Now, while my very well-informed opinion has been vindicated by the court, there are some complications.
Their opinion was an advisory opinion only. The law still remains in effect, and if nothing
changes, elections will need to be conducted according to that law. The opinion also only deals with gubernatorial, state House and state Senate elections subject to the Maine Constitution, and leaves ranked-choice voting intact for federal elections.
So, the Legislature has some work ahead of it. But what to do?
The way I see it, they can do one of three things.
They can leave everything the way it is, conduct elections under a system they now know is unconstitutional, and open the state up to pointless litigation, and chaos in the event of any second-place winner prevailing over a first-round plurality winner.
They could repeal ranked-choice voting for all state elections, but not touch it for federal elections, and allow Maine to have a confusing, convoluted system that elects people for different offices under different rules.
Or they can scrap the whole thing and let proponents of ranked-choice voting start over and propose a constitutional amendment, which is what they should have done in the first place. Such an amendment has already been proposed in the Legislature.
Unfortunately, sanity is not exactly in abundance in the Legislature, and already liberal politicians are lining up to “save ranked-choice voting” by any combination of many terrible ideas.
The arguments they present are, if nothing else, predictable. “The will of the people,” like all poorly thought-out referendums, is the battle cry.
But I’d be careful about appealing to that tired trope when your side lied to the people in order to get them to vote yes. Even today, the Committee for Ranked Choice Voting claims on their website that ranked-choice voting is constitutional. Responding to the question, “Does ranked-choice voting raise any constitutional questions?” they say, “Constitutional scholars at the University of Maine School of Law and other prominent attorneys have confirmed that ranked-choice voting is consistent with both the U.S. and Maine Constitutions.”
In other words, they made an argument to the people that the people considered when they voted, and that argument was patently false. Even if you don’t think there was any nefarious intent and that proponents truly did believe it to be constitutional, there is simply no debate about the fact that the people’s opinion was based largely on information that we know now is not accurate.
What would the people have said if opponents could run commercials saying, “It has been confirmed that this law would be unconstitutional?” I’m guessing it wouldn’t have passed.

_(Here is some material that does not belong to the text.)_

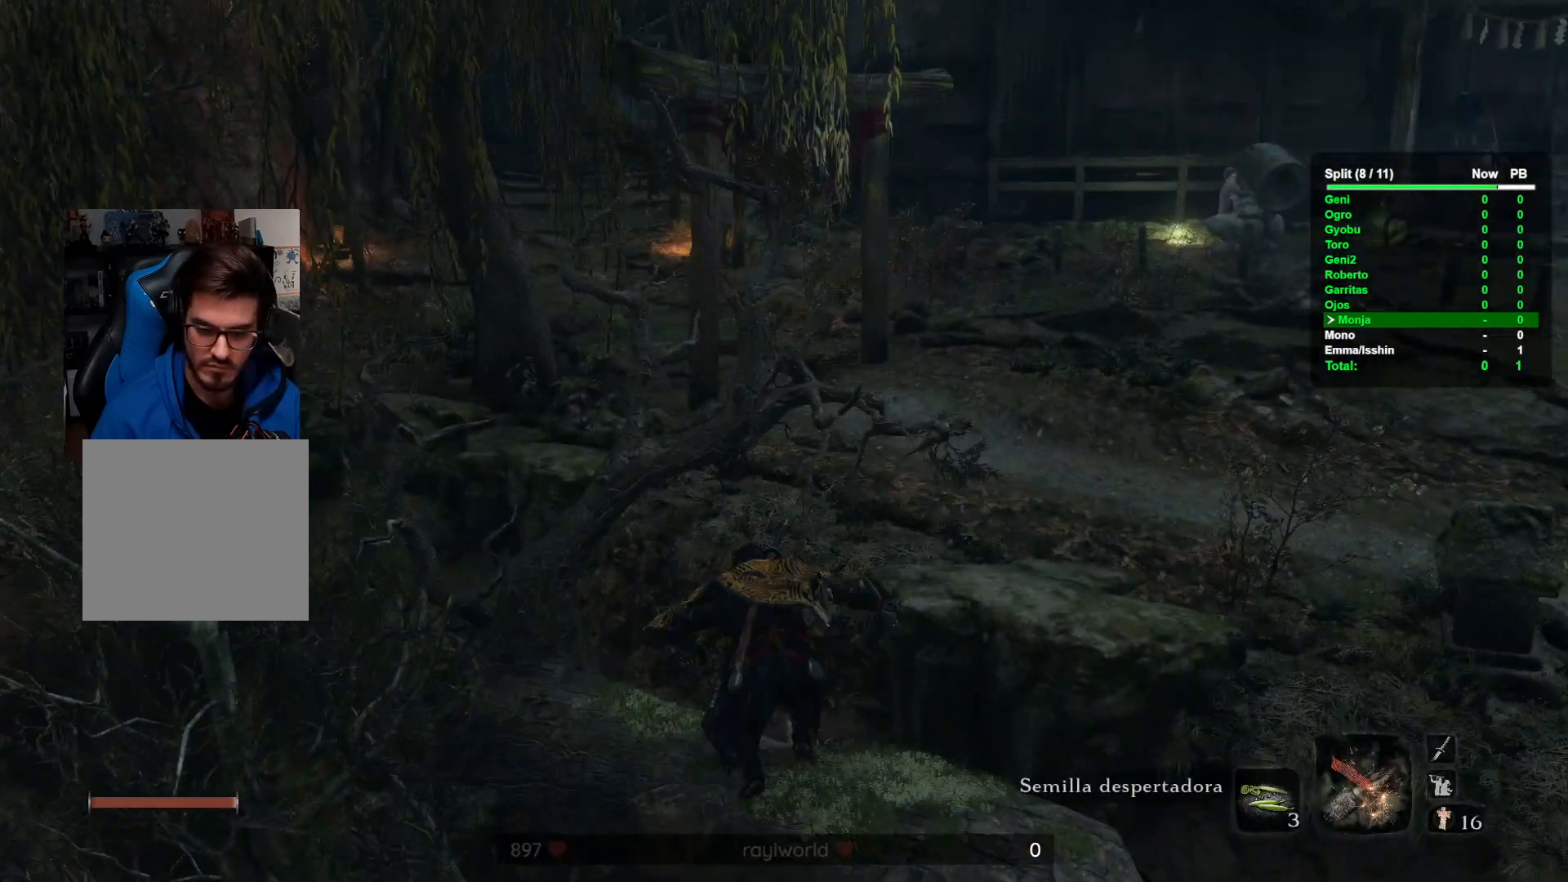
{"buttons": [], "left_stick": "up", "right_stick": "center", "button_events": []}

Given that, it is entirely illegitimate to claim that the people’s vote should dictate anything about the Legislature’s impending decision on how to handle the court’s opinion.
Matthew Gagnon of Yarmouth is the chief executive officer of the Maine Heritage Policy Center, a free market policy think tank based in Portland. A Hampden native, he previously served as a senior strategist for the Republican Governors Association in Washington, D.C.